I did manage to get a gold bar produced this weekend - between working with the platinum.

I locked the price on Friday, this will be in the mail on Monday morning to the refiner.

A couple of specks of flux (borax) sulfuric acid will remove these.

Thanks for looking - kadriver


----------



## niteliteone (Jan 30, 2012)

Very Nice  

After you finish your other projects, Think you can do a short tutorial and video on how you make those beautiful bars.

Mine are nowhere near your quality no matter what I try.

Thanks and keep up the great work 8) 
Tom C.


----------



## kuma (Jan 30, 2012)

Hi all , how are tricks today?
I hope all is well!
Kadriver , once again very nice work chief , thats another beautiful looking bar!  
All the best with it and kind regards ,
Chris :mrgreen:


----------



## kadriver (Jan 31, 2012)

I can and I will make a video when I get the time.

Notice this bar has some slight contamination on the left hand side.

It still had some impurities.

There was probably some other metals in solution with the gold and some left over nitric.

I did not evaporate to syrup to denoxx. Instead, to save time, I used urea to kill the nitric. As a result, there was probably still some nitric left in the solution.

Left over nitric acid will cause other metals to drop (when using SMB) with the gold in a nitric solution - according to lazersteve.

This is probably what happened and the cause of the contamination.

I have started using evaporation to denoxx. It does produce a superior result over using urea.

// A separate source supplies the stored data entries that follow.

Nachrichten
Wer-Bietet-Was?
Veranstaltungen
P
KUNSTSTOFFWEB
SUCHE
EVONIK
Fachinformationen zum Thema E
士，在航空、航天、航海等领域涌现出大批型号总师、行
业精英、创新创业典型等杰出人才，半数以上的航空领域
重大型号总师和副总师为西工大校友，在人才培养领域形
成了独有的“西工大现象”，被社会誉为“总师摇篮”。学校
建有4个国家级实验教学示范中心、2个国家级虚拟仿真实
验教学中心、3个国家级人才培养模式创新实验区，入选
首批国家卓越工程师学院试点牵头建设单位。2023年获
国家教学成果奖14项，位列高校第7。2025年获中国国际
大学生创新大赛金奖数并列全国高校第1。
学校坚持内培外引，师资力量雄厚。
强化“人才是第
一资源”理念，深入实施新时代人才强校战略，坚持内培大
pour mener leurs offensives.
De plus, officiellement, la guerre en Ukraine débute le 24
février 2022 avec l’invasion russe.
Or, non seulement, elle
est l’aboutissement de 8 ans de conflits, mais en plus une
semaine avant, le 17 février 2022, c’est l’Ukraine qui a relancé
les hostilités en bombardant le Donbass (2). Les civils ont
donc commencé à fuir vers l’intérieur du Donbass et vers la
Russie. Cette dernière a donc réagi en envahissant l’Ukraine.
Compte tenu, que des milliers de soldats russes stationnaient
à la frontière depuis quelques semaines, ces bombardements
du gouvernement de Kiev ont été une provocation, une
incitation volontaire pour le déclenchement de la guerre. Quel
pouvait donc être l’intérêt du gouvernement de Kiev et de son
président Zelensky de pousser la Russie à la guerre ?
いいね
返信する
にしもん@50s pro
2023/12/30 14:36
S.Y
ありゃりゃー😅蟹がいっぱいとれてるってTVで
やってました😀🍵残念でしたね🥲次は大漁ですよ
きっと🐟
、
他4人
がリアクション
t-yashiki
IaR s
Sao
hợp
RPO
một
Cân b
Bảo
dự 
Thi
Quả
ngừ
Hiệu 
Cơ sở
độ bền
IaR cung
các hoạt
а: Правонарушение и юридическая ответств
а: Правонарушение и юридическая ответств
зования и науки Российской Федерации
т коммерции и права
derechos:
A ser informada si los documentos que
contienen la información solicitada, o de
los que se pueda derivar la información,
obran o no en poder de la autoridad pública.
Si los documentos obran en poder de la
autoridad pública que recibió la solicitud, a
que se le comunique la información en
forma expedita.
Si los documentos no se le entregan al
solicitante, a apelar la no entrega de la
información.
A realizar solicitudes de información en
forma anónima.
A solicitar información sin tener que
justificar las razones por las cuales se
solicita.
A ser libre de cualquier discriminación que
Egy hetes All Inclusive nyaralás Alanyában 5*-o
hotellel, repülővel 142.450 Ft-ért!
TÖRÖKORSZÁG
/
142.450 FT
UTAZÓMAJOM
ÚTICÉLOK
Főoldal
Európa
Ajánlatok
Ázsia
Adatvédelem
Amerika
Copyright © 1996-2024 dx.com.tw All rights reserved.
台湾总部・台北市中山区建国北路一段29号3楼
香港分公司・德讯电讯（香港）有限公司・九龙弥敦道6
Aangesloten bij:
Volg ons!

Since the gold bar was going to the refiner today, I was not overly concerned about getting it ultra pure - the refiner only gives me 99% on the purity regardless.

kadriver


----------



## niteliteone (Jan 31, 2012)

kadriver said:


> I did not evaporate to syrup to denoxx. Instead, to save time, I used urea to kill the nitric. As a result, there was probably still some nitric left in the solution.
> 
> Left over nitric acid will cause other metals to drop (when using SMB) with the gold in a nitric solution - according to lazersteve.
> 
> kadriver



I did not know this. 
Thanks for the heads up. You too lazersteve.

Tom C.


----------